Hagenbeck-type colonial expos which were prominent in Germany often involved “human zoos” and exhibitions of living indigenous communities put on display for visitors to observe. As mentioned before, these were intended as educational tools, but by and large, they were unethical displays of communities that were to be considered curious, shockingly primitive, uncivilized, and even freakish. These examples of harsh “othering” influenced another form of primitivism that was important for Modern art, the primitivism within. The idea of the primitive was extended from foreign cultures to the examples of “the other” and lesser within European culture: children, women, and especially the disabled and mentally ill. The modern art movement Expressionism in particular drew heavily from the drawings of children and the ideas of altered mental states.

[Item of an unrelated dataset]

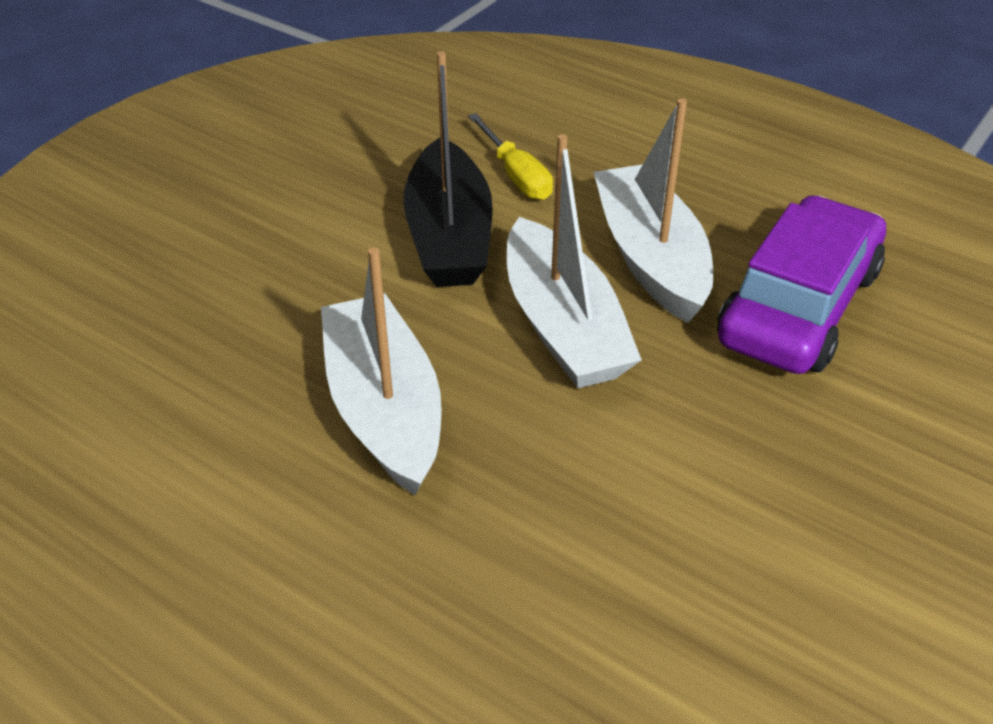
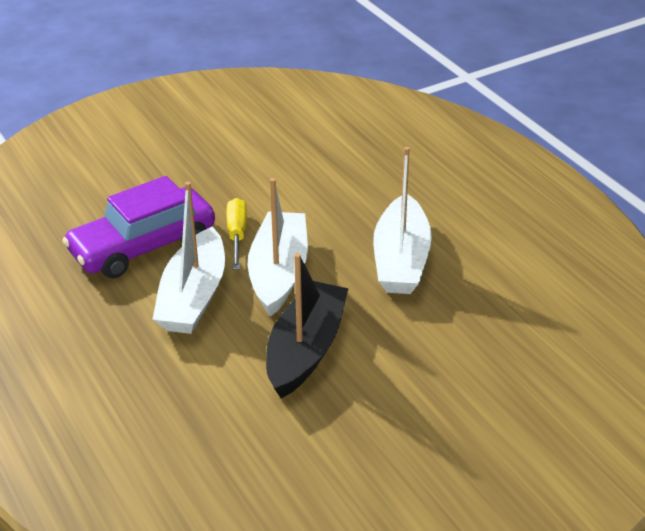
camera: 155 degrees left, 5 degrees down
yellow screwdriver [468,113,553,200] -> yellow screwdriver moved to [226,198,247,270]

An entire century after the first world expos, the world is still recovering from the colonial past of the West, and all of its unethical and hegemonic practices. While it is important to understand the full socio-economic impact of the industrial and colonial expansion of Europe, an outlook on the history of world expos also helps us to better understand the dynamic artistic developments of the 20th century that led us to the world of art as we know it today.